Supplied text:
>> START
You can enqueue a page like so in your script:

pages << {
  url: "http://test.com",
  headers: {"Cookie": "name=value; name2=value2; name3=value3"} # set this
}

Or use the command line:

$ answersengine scraper page add <scraper_name> <url> --headers '{"Cookie": "name=value; name2=value2; name3=value3"}'

Setting the request body of a Job Page

You can enqueue a page like so in your script:

pages << {
  url: "http://test.com",
  body: "your request body here" # set this field
}

Or use the command line:

$ answersengine scraper page add <scraper_name> <url> --body 'your request body here'

Setting the page_type of a Job Page

You can enqueue a page like so in your script:

pages << {
  url: "http://test.com",
  page_type: "page_type_here" # set this field
}

Or use the command line:

$ answersengine scraper page add <scraper_name> <url> --page-type page_type_here

Reset a Job Page

You can reset a scrape-job page’s parsing and fetching from the command line:

$ answersengine scraper page reset <scraper_name> <gid>

You can also reset a page from any parser or seeder script by setting the reset field to true while enqueueing it, like so:

pages << {
  url: "http://test.com",
  reset: true # set this field
}

Handling cookies

There are two ways to handle cookies in Fetch, at a lower level via the Request and Response Headers, or at a higher level via the Cookie Jar.

Force Fetching a specific unfresh page

To enqueue a page and have it force fetch, you need to set freshness field, and force_fetch field. Freshness should only be now, or in the past. It cannot be in the future. Basically it is “how much time ago, that you consider this page as fresh” One thing to keep in mind, that this only resets the page fetch, it does nothing to your parsing of pages, whether the parser has executed or not. In your parser script you can do the following:

pages << {
  url: "http://test.com",
  freshness: "2018-12-12T13:59:29.91741Z", # has to be this string format
  force_fetch: true
}

You can do this to find one output result or use the command line to query an output:

$ answersengine scraper page add <scraper_name> <url> --page-type page_type_here --force-fetch --freshness "2018-12-12T13:59:29.91741Z"
>> END
To do:
1. Sum up the job page documentation in two sentences.
2. In the job page documentation, what limit is placed on the freshness value?
3. Carry on writing the job page documentation from the point where it stops.
The data that comes next plays no part in any of this.

Raw data:
>> START
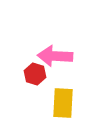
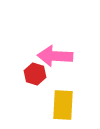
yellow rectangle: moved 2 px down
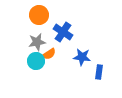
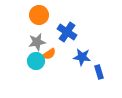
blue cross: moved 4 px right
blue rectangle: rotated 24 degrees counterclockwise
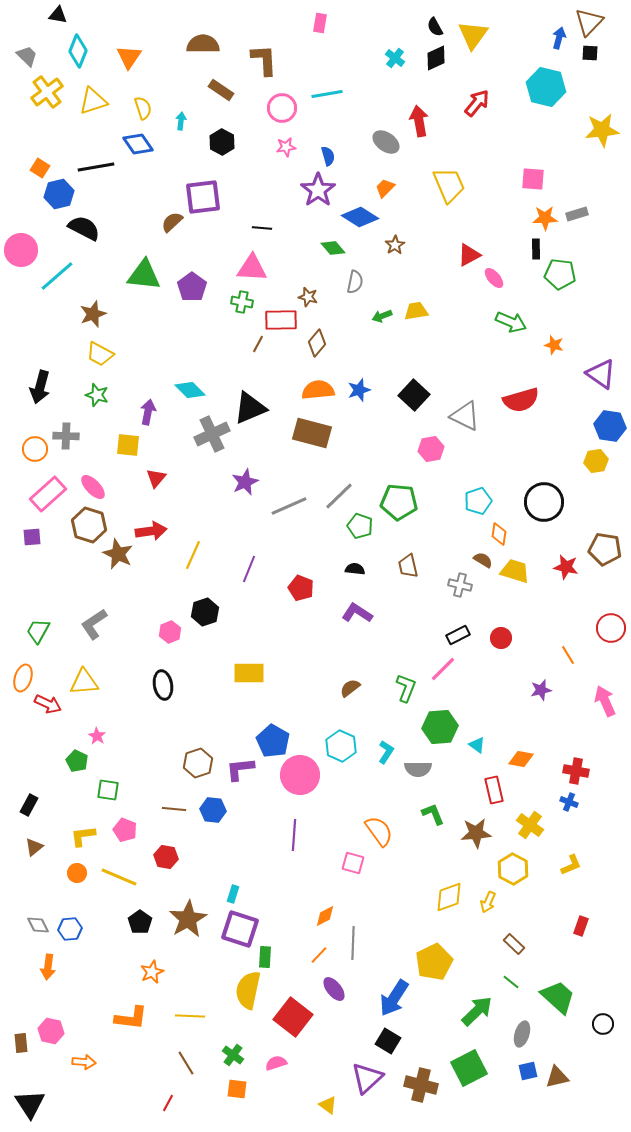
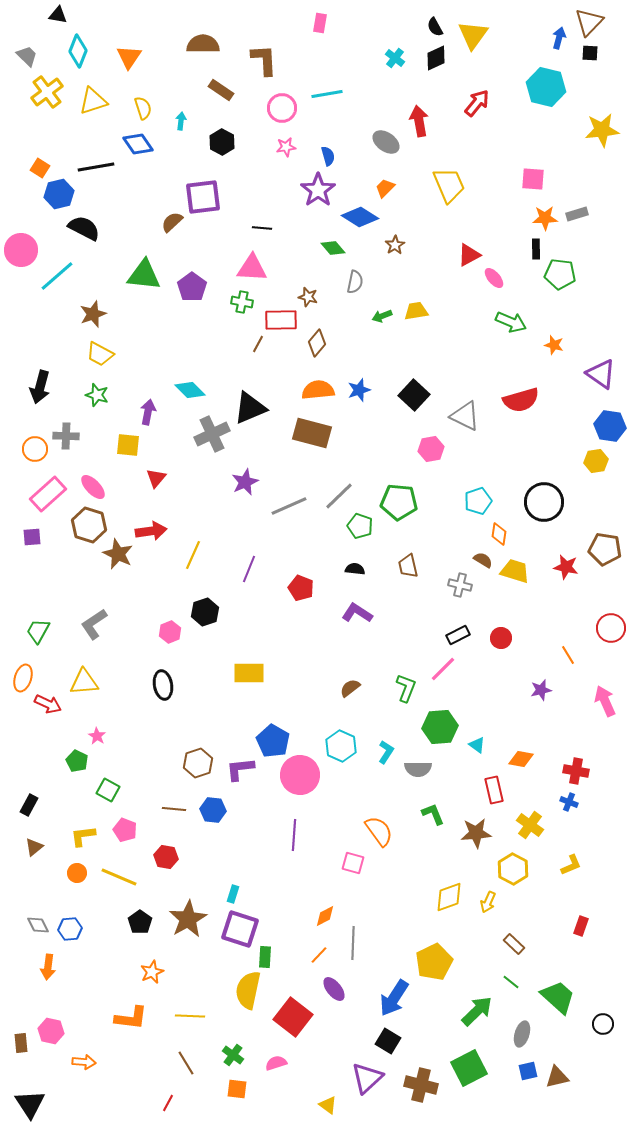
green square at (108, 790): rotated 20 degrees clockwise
>> END
Answers:
1. The documentation shows how to set a job page's headers, request body, and page_type, either by enqueueing the page in a script or with the answersengine command line, and how to reset a page from the command line or by setting the reset field to true while enqueueing it. It also names two ways to handle cookies and explains that force fetching an unfresh page means setting the freshness and force_fetch fields, which resets only the page fetch and does nothing to parsing.

2. It can only be now or in the past, not in the future.

3.
Handling JavaScript

To do javascript rendering, please use the Browser Fetcher. First you need to add a browser worker onto your scraper:

$ answersengine scraper update <scraper_name> --browsers 1

Next, for every page that you add, you need to specify the correct fetch_type:

$ answersengine scraper page add <scraper_name> <url> --fetch-type browser

Or in the script, by doing the following:

pages << {
  url: "http://test.com",
  fetch_type: "browser"
}

Doing dry-run of your script locally

Using the try command will allow you dry-run a parser or a seeder script locally. How it works is, it downloads necessary data from the Fetch cloud, and then executes your script locally, but it does not upload any data back to the Fetch Cloud.

$ answersengine parser try ebay parsers/details.rb
$ answersengine seeder try ebay seeder/seeder.rb

Executing your script locally, and uploading to Fetch

Using the exec command will allow you execute a parser or a seeder script locally and upload the result to the Fetch cloud. It works by downloading the necessary data from the Fetch cloud, and executes it locally. When done it will upload the resulting output and pages back onto the Fetch cloud.

$ answersengine parser exec <scraper_name> <parser_file> <gid>
$ answersengine seeder exec <scraper_name> <seeder_file>

The exec command is really useful to do end-to-end testing on your script, to ensure that not only the execution works, but also if it properly uploads the resulting data to the Fetch cloud. Any errors that are generated during the exec command, will be logged onto the Fetch cloud’s log, so it is accessible in the following way

$  answersengine scraper log <scraper_name>
$  answersengine scraper page log <scraper_name> <gid>

Once you’ve successfully executed the command locally using exec you can check your stats, and collection lists and outputs using the command

$ answersengine scraper stats <scraper_name>
$ answersengine scraper output collection <scraper_name>
$ answersengine scraper output list <scraper_name> --collection <collection_name>

Querying scraper outputs

We currently support the ability to query a scraper outputs based on arbitrary JSON key. Only exact matches are currently supported. In your parser script you can do the following to find many output results:

# find_outputs(collection='default', query={}, page=1, per_page=30)
# will return an array of output records
records = find_outputs('foo_collection', {"_id":"123"}, 1, 500}

Or you can do this to find one output result:

# find_output(collection='default', query={})
# will return one output record
record = find_output('foo_collection', {"_id":"123"}}

Or use the command line, to query an output:

$ answersengine scraper output list <scraper_name> --collection home --query '{"_id":"123"}'

You can also query outputs from another scraper or job: To find output from another job, do the following:

records = find_outputs('foo_collection', {"_id":"123"}, 1, 500, job_id: 1234}

To find output from another scraper, do the following:

records = find_outputs('foo_collection', {"_id":"123"}, 1, 500, scraper_name:'my_scraper'}

Restart a scraping job

To restart a job, you need to cancel an existing job first, then start a new one:

$ answersengine scraper job cancel <scraper_name>
$ answersengine scraper start <scraper_name>

Setting Environment Variables and Secrets on your account.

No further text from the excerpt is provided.